The inference speed gap between JEPA and diffusion is narrowing fast. Standard flow matching models need around 50 denoising steps. Distilled versions get to four or five. There's also a growing class of causal video diffusion models — autoregressive approaches that generate one chunk at a time conditioned on past frames, rather than generating the whole sequence at once. This pattern has become popular in robotics specifically because it maps naturally onto online planning: you observe, predict the next step, act, observe again.

Diffusion Forcing from MIT CSAIL is the most principled version of this idea. The key move is per-token noise levels: near-future frames get low noise (the model is nearly certain about them), far-future frames get high noise (the model treats them as fully uncertain). Uncertainty explicitly grows along the horizon, which is exactly the structure a planning system should have. A robot navigating a long manipulation task shouldn't treat the next frame and a frame ten steps out with equal confidence — Diffusion Forcing builds that asymmetry in by design. In practice it can roll out stable sequences far longer than the training horizon, something standard autoregressive models tend to fail at, and it was demonstrated on robot arm manipulation tasks requiring long-horizon planning.

Self Forcing pushes the speed side further, hitting 17 frames per second at four denoising steps per frame — about 108 times faster than a standard non-autoregressive teacher at matched quality. Not one step, but the trajectory is clear.
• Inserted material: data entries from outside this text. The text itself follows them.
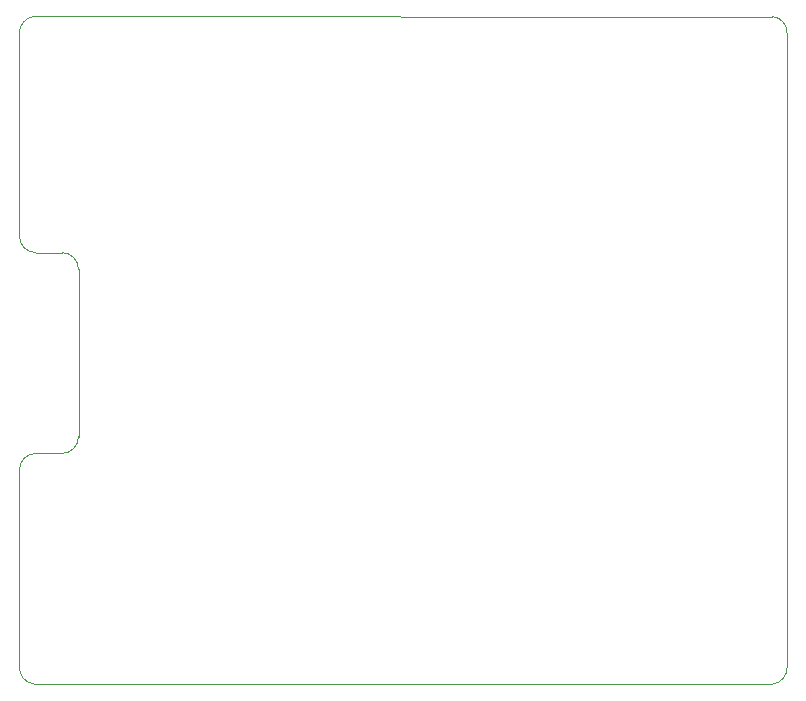
<source format=gbr>
G04*
G04 #@! TF.GenerationSoftware,Altium Limited,Altium Designer,24.1.2 (44)*
G04*
G04 Layer_Color=0*
%FSLAX25Y25*%
%MOIN*%
G70*
G04*
G04 #@! TF.SameCoordinates,59DD8EBB-DCD7-4209-94D2-A0ED0100978B*
G04*
G04*
G04 #@! TF.FilePolarity,Positive*
G04*
G01*
G75*
%ADD151C,0.00100*%
D151*
X-23043Y-396990D02*
G02*
X-28043Y-390990I500J5500D01*
G01*
X-28043Y-325601D01*
X-28076D01*
D02*
G02*
X-22553Y-320079I5523J0D01*
G01*
X-13881D01*
D02*
G03*
X-8358Y-314556I0J5523D01*
G01*
X-8358Y-259055D01*
Y-258672D01*
D02*
G03*
X-13881Y-253150I-5523J0D01*
G01*
X-22553Y-253150D01*
D02*
G02*
X-28076Y-247627I0J5523D01*
G01*
X-28043D01*
X-28043Y-180409D01*
D02*
G02*
X-23043Y-174409I5500J500D01*
G01*
X222862Y-174550D01*
X222875Y-174411D01*
D02*
G02*
X227862Y-180409I-513J-5499D01*
G01*
X227862Y-390990D01*
D02*
G02*
X222862Y-396990I-5500J-500D01*
G01*
X-23043Y-396990D01*
M02*

</source>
Nobody planned this convergence. OpenAI was trying to make better text-to-image generation. The NYU team was trying to improve the autoencoder in DiT. LeCun's lab was trying to build a world model for robotic planning. They all ended up in the same place: the right substrate for prediction is a semantic representation space, not pixels and not reconstruction-trained VAE latents.

The remaining differences are real. One encoder was trained for temporal prediction and one for recognition. One output is a point estimate and one is a distribution. One takes one step and one takes a few. Of these, the encoder difference is the one I'd bet on mattering most in practice. Whether it shows up in benchmark numbers is still an open question — nobody has run a clean head-to-head using the same planning task with V-JEPA 2's encoder versus a frozen DINO encoder in an RAE setup. But the theoretical case is solid enough that it shouldn't be dismissed.

Which brings it back to that hire. The most interesting experiment you could run right now is to take V-JEPA 2's encoder — specifically shaped for temporal prediction — and use it as the frozen backbone in an RAE-style setup, running flow matching on top. That would give you JEPA's temporally-shaped space with a distributional output. Given who's now in the same room at AMI Labs, I wouldn't be surprised if someone is already running it.